- Problem requirements
Write out, from the entries below, exactly the lines that run between the lines holding "privado domiciliadas en" and "Domicilio fiscal", inclusive, and stop there.

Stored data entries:
===============

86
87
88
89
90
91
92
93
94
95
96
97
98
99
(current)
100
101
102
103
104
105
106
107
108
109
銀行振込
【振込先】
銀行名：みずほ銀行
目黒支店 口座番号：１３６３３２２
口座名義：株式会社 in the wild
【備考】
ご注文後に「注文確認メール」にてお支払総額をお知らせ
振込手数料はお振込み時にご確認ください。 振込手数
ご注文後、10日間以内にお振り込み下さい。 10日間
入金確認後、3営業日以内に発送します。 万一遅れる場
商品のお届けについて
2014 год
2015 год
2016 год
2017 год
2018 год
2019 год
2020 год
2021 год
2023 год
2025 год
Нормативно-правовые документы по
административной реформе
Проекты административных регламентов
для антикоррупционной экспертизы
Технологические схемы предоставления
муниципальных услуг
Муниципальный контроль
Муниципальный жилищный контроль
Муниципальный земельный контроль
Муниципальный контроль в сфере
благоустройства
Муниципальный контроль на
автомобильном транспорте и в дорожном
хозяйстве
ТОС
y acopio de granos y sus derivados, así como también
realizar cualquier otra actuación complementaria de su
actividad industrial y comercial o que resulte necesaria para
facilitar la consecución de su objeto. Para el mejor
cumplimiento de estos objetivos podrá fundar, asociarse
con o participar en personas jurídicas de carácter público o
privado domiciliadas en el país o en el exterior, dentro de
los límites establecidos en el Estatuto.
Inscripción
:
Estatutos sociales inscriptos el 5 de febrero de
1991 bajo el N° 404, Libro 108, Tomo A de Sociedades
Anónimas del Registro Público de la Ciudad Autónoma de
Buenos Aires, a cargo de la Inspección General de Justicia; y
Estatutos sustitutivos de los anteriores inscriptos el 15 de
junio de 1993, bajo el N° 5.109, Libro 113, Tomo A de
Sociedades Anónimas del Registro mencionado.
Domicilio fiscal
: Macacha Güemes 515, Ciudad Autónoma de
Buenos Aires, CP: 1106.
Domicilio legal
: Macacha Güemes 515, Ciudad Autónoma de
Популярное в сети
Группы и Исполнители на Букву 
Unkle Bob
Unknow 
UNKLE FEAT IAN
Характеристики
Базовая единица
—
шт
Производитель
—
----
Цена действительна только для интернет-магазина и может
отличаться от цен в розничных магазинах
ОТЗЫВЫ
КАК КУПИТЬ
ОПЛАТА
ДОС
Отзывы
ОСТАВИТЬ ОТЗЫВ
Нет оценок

===============

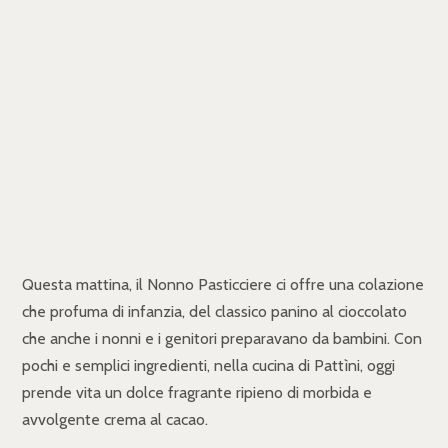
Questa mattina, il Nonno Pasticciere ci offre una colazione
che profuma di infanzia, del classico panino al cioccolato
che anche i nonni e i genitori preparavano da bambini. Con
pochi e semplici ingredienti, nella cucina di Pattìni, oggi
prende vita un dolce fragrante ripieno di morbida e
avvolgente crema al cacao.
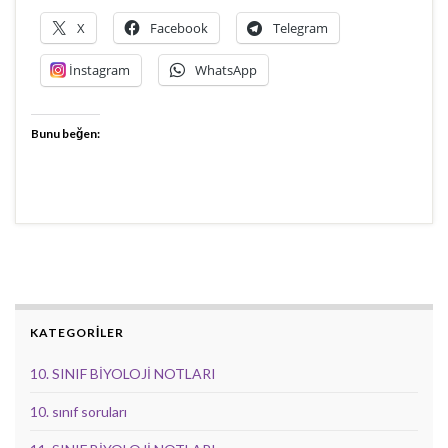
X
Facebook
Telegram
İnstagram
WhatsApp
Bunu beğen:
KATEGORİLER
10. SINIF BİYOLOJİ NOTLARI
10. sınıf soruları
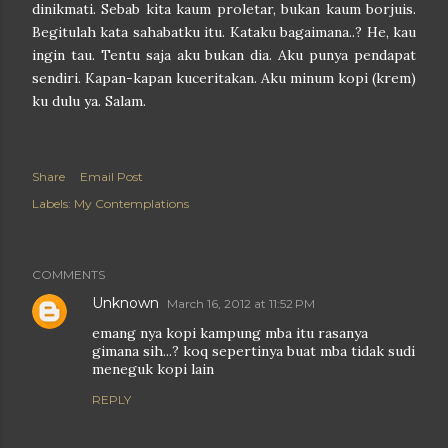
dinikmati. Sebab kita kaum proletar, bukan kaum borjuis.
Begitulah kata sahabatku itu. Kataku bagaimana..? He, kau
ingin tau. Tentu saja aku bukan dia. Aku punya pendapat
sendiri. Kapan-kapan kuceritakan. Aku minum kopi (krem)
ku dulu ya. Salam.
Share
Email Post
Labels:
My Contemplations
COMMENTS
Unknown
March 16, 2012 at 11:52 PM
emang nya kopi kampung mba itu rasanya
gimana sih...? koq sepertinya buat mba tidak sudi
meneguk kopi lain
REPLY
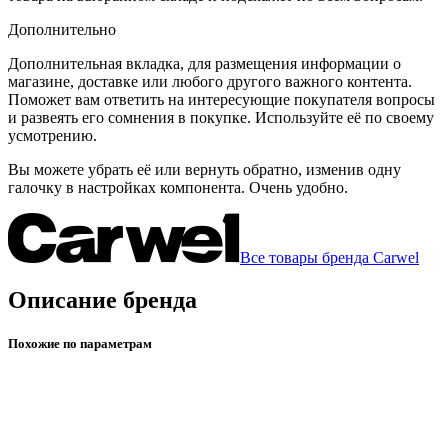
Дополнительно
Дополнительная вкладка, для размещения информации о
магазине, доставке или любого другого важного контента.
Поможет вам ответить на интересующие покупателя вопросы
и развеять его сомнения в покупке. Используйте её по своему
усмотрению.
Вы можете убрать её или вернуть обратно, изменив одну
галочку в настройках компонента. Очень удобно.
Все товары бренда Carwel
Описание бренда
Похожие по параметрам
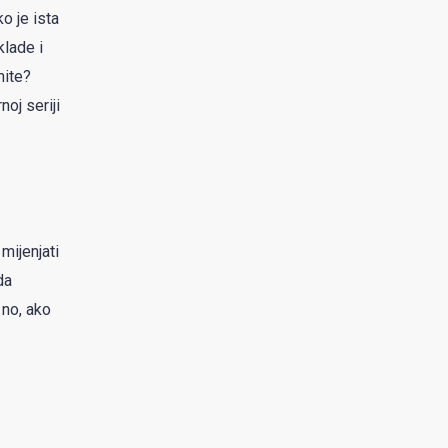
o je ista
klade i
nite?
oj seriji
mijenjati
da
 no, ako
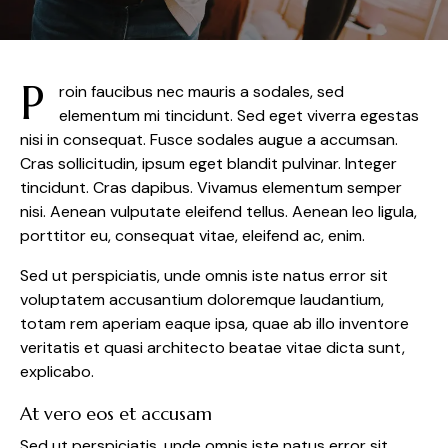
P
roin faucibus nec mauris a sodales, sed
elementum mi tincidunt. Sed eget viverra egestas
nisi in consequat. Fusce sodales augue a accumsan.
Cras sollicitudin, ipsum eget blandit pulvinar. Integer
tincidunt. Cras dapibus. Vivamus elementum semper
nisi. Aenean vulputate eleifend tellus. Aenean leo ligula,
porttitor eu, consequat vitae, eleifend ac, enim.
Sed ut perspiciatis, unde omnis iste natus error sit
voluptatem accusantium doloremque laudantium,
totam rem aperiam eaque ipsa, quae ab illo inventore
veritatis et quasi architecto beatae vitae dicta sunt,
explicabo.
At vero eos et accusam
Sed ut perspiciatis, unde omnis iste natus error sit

===============

- Solution to the problem
privado domiciliadas en el país o en el exterior, dentro de
los límites establecidos en el Estatuto.
Inscripción
:
Estatutos sociales inscriptos el 5 de febrero de
1991 bajo el N° 404, Libro 108, Tomo A de Sociedades
Anónimas del Registro Público de la Ciudad Autónoma de
Buenos Aires, a cargo de la Inspección General de Justicia; y
Estatutos sustitutivos de los anteriores inscriptos el 15 de
junio de 1993, bajo el N° 5.109, Libro 113, Tomo A de
Sociedades Anónimas del Registro mencionado.
Domicilio fiscal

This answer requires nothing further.